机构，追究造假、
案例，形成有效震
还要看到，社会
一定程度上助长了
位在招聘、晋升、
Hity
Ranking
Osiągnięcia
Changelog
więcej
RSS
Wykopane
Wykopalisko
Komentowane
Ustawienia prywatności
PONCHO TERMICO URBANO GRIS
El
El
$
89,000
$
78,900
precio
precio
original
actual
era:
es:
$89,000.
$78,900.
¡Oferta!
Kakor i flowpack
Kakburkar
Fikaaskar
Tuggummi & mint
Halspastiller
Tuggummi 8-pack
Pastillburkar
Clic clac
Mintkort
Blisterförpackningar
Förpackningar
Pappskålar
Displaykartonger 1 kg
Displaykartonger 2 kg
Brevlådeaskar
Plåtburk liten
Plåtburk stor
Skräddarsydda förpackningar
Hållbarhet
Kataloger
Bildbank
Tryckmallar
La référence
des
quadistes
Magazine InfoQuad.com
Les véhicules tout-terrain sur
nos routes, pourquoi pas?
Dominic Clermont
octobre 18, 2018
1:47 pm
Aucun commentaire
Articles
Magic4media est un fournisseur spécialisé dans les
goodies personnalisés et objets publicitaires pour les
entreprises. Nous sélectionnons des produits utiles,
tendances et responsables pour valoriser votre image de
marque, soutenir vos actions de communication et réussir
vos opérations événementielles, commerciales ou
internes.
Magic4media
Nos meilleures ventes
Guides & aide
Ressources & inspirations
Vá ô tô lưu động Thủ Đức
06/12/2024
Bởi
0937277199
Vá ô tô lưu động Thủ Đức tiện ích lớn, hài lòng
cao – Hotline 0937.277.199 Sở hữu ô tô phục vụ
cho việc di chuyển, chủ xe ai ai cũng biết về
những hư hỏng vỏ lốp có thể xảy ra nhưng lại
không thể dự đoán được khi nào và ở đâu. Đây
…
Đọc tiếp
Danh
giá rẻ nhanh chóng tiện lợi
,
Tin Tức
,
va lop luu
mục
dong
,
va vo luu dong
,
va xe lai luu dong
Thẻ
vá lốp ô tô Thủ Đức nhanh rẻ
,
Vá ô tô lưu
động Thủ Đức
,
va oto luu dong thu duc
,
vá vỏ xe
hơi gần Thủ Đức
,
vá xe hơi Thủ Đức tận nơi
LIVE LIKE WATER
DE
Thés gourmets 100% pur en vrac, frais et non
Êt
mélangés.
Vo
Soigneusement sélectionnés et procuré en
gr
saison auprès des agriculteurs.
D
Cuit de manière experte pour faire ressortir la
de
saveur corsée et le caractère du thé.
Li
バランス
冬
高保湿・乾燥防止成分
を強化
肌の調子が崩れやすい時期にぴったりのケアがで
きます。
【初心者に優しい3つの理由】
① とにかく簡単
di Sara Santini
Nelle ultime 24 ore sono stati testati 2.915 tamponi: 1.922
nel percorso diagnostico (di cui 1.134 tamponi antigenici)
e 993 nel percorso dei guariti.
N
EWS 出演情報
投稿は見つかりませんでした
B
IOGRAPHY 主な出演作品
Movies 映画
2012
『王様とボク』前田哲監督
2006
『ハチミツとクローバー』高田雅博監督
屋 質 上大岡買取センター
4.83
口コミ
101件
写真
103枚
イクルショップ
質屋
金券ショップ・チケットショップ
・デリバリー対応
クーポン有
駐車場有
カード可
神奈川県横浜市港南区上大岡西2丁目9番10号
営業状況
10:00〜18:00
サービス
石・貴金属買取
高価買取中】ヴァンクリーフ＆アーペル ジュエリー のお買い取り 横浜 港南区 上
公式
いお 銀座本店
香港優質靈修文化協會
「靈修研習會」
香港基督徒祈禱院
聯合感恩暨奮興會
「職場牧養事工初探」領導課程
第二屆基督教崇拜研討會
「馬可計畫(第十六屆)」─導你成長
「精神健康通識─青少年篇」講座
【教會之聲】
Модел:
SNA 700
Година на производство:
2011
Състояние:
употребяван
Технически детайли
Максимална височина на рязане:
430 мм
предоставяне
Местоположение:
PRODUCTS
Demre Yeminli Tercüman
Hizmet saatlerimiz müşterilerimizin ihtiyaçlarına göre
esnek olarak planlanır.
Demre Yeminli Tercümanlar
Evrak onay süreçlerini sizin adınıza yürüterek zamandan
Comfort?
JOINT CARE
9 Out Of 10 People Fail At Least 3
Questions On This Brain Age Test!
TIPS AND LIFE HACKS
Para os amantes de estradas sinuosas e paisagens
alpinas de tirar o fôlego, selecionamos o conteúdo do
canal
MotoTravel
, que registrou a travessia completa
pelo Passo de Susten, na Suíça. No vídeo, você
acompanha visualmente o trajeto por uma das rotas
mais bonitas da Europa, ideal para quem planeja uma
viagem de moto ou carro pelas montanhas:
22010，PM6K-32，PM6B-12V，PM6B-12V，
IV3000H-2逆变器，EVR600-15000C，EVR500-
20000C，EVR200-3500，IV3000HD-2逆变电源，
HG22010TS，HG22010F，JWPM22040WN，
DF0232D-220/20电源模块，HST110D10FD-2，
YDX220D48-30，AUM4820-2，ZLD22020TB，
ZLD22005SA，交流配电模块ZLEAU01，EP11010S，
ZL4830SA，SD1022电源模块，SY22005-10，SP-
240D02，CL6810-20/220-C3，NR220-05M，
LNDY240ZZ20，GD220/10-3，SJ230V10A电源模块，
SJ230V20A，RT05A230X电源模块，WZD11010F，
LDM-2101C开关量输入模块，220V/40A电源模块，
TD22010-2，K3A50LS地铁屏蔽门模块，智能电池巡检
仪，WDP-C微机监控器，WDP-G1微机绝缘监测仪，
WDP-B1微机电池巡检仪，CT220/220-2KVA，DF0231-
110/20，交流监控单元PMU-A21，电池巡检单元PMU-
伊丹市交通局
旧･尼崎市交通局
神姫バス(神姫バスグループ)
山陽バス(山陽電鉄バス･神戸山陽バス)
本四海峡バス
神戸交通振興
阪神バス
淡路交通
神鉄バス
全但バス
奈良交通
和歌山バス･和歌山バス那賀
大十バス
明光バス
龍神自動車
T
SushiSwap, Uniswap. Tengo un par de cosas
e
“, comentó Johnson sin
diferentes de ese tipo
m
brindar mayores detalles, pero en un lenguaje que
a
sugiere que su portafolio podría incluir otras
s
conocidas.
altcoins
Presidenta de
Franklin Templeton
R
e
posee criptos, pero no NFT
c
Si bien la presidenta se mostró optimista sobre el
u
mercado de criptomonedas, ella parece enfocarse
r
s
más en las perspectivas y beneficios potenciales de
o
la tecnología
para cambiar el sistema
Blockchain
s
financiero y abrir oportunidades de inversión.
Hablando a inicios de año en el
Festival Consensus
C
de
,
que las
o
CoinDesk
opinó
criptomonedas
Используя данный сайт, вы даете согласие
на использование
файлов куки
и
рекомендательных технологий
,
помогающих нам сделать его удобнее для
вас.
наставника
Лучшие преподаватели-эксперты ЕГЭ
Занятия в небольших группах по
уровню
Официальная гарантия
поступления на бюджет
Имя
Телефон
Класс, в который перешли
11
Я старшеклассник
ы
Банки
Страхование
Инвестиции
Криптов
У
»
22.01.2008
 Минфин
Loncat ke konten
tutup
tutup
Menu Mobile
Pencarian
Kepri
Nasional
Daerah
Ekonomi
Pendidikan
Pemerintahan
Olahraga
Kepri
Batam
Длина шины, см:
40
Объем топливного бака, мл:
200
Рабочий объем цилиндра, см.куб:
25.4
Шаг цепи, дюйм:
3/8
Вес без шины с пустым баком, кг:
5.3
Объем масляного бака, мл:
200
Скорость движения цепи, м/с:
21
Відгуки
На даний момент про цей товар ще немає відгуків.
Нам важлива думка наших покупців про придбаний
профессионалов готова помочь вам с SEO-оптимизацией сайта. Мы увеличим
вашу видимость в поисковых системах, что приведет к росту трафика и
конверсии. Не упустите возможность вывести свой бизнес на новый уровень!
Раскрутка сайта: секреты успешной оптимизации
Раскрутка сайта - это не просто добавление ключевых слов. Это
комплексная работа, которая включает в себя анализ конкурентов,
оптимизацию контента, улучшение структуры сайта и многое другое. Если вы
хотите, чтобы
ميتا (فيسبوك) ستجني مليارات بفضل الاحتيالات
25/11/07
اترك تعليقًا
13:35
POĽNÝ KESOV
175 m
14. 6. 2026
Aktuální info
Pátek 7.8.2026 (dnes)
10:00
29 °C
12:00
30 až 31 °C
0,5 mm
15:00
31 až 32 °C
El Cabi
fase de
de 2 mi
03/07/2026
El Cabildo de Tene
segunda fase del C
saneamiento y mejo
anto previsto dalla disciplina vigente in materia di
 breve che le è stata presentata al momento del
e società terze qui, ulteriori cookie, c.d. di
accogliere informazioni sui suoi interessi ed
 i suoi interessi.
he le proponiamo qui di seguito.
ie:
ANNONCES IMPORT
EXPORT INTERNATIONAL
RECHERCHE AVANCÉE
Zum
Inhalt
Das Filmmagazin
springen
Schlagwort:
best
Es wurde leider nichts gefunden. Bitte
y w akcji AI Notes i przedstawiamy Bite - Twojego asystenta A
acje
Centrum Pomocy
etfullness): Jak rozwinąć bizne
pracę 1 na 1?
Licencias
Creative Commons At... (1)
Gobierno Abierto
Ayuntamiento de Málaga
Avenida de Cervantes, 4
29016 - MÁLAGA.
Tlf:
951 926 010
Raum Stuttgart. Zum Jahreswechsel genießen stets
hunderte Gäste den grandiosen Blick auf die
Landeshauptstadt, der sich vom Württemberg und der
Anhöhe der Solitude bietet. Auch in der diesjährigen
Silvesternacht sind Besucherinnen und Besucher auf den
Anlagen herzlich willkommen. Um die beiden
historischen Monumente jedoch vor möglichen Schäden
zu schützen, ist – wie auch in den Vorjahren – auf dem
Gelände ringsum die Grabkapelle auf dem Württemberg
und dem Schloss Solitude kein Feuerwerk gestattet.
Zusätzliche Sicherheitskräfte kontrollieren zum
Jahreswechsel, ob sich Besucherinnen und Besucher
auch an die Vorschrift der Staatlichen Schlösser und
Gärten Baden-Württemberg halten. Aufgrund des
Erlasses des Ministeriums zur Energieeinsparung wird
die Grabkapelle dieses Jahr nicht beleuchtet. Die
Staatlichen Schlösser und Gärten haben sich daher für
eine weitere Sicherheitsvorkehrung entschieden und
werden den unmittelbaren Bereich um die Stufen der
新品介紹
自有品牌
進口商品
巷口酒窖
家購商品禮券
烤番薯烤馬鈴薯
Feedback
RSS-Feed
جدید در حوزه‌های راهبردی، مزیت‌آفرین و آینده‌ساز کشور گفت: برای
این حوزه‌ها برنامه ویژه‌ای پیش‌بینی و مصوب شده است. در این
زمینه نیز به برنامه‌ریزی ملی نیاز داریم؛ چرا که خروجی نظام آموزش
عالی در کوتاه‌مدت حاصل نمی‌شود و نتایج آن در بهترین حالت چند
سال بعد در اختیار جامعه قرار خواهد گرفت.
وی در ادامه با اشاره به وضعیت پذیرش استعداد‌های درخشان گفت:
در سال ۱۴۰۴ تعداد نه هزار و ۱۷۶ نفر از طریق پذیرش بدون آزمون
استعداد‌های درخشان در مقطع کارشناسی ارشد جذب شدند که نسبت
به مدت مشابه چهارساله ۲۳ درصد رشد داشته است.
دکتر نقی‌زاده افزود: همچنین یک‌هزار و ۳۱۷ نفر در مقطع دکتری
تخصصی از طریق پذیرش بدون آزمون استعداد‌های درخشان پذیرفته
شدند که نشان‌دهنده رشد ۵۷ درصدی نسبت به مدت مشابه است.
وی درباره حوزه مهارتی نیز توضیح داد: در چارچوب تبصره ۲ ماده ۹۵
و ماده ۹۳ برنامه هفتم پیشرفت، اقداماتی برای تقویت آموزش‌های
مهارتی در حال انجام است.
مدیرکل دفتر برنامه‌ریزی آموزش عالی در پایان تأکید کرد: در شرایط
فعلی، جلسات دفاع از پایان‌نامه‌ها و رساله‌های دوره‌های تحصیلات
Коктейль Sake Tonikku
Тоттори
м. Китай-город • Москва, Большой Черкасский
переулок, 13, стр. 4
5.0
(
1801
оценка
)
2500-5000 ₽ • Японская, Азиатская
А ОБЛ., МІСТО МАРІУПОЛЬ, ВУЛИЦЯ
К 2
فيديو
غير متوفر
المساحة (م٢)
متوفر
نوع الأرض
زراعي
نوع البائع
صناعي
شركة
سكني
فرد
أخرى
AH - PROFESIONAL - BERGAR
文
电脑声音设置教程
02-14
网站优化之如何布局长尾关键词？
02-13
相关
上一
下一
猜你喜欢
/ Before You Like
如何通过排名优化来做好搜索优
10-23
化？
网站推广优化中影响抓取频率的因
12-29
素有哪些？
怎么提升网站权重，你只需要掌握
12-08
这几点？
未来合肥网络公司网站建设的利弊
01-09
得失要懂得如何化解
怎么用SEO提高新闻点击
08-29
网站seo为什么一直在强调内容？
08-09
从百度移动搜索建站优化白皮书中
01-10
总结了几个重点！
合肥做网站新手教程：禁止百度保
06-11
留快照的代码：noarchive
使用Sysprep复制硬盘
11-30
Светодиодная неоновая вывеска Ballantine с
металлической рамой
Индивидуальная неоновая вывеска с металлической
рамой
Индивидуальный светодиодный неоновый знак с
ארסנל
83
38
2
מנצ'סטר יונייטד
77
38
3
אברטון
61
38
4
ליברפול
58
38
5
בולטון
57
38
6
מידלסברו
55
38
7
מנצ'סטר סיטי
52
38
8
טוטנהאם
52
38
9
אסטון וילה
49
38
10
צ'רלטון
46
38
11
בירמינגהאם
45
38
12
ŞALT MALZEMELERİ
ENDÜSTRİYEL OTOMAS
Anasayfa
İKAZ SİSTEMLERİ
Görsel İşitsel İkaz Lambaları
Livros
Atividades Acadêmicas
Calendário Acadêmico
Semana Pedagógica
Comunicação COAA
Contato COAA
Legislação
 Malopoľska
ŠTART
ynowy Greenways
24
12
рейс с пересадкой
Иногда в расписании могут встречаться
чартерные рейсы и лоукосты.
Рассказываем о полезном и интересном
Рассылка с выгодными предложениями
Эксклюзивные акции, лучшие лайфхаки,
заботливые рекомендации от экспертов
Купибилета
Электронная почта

§

#### WHAT IS EXPECTED:
Reproduce the text exactly, from the start of the data through the line containing "entreprises. Nous sélectionnons".

#### FINISHED EXERCISE:
机构，追究造假、
案例，形成有效震
还要看到，社会
一定程度上助长了
位在招聘、晋升、
Hity
Ranking
Osiągnięcia
Changelog
więcej
RSS
Wykopane
Wykopalisko
Komentowane
Ustawienia prywatności
PONCHO TERMICO URBANO GRIS
El
El
$
89,000
$
78,900
precio
precio
original
actual
era:
es:
$89,000.
$78,900.
¡Oferta!
Kakor i flowpack
Kakburkar
Fikaaskar
Tuggummi & mint
Halspastiller
Tuggummi 8-pack
Pastillburkar
Clic clac
Mintkort
Blisterförpackningar
Förpackningar
Pappskålar
Displaykartonger 1 kg
Displaykartonger 2 kg
Brevlådeaskar
Plåtburk liten
Plåtburk stor
Skräddarsydda förpackningar
Hållbarhet
Kataloger
Bildbank
Tryckmallar
La référence
des
quadistes
Magazine InfoQuad.com
Les véhicules tout-terrain sur
nos routes, pourquoi pas?
Dominic Clermont
octobre 18, 2018
1:47 pm
Aucun commentaire
Articles
Magic4media est un fournisseur spécialisé dans les
goodies personnalisés et objets publicitaires pour les
entreprises. Nous sélectionnons des produits utiles,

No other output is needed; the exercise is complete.